» 本文抜粋
世界に類を見ない 山梨県北杜市のメガソーラー実証実験を見にゆく!

 大人の社会科見学、ということで雪のなか目の当たりにしてきました、メガソーラー。中央自動車・道長坂I.C.を出ておよそ5分のところにそれはあります。正式名称は「大規模電力供給用太陽光発電系統安定化等実証研究北杜サイト」です。(以下、北杜サイト)

 

 こんな雪が降るようなところでメガソーラー?と思いましたが、ここ北杜市は日照時間が日本一なんだそうです(全国年平均2120時間に対して年平均2250時間以上*1 )。日射量に依存する太陽光発電にとっては最適です。加えて、標高約650 mであり夏でも比較的冷涼です。よって、高温になると変換効率が低下してしまう「結晶系Si太陽電池」でも、より多くの発電量を得ることができます。

 NEDO*2 から委託を受け、北杜市とNTTファシリティーズが2006年度から2010年度の5カ年、実証実験を行っています。サッカーグラウンド8面ほどの面積に2MW(2000kW)級の太陽光発電システムが構築されています。ところで、この2MW(メガワット)級とはどのくらいの発電量かというと、年間発電量約2,000,000kWh/年です。一般家庭の消費電力を約3,500kWh/年とすれば約570軒分となります(北杜市公表)。

 目的は大規模太陽光発電の①運用データから事業性や環境性を評価すること、②電力系統側への影響 を減らすこと*3、③導入指針となる手引書を作成・一般公開することで、太陽光発電の普及拡大を目指しています。

 

 ここ北杜サイトでは、2つの「世界初」に出会えます。

» 記録一覧
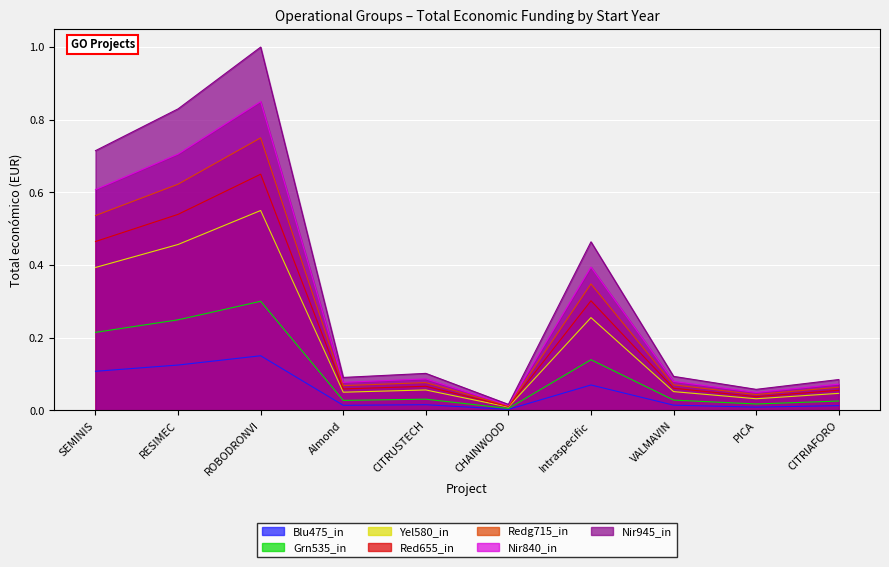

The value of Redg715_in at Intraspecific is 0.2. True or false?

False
---
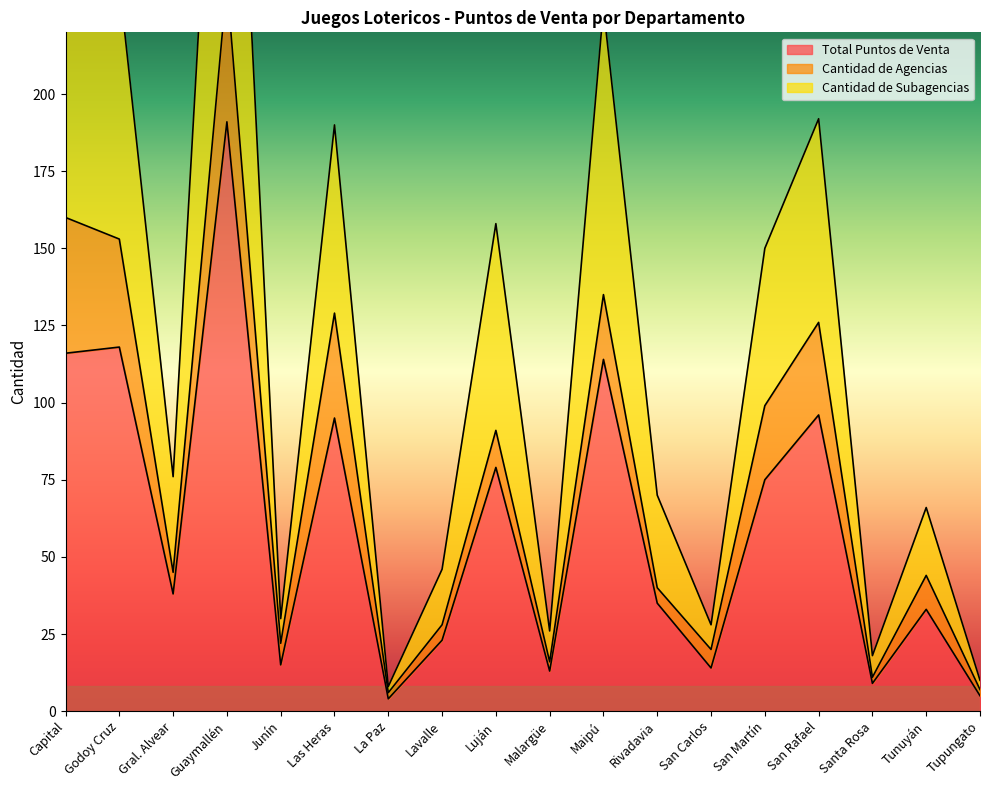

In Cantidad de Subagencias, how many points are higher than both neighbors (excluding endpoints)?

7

» やること
上のメガソーラー見学記で、北杜サイトの実証実験の目的として挙げられているものをすべて書き出してください。

» 解答
・大規模太陽光発電の運用データから事業性や環境性を評価すること
・電力系統側への影響を減らすこと
・導入指針となる手引書を作成・一般公開すること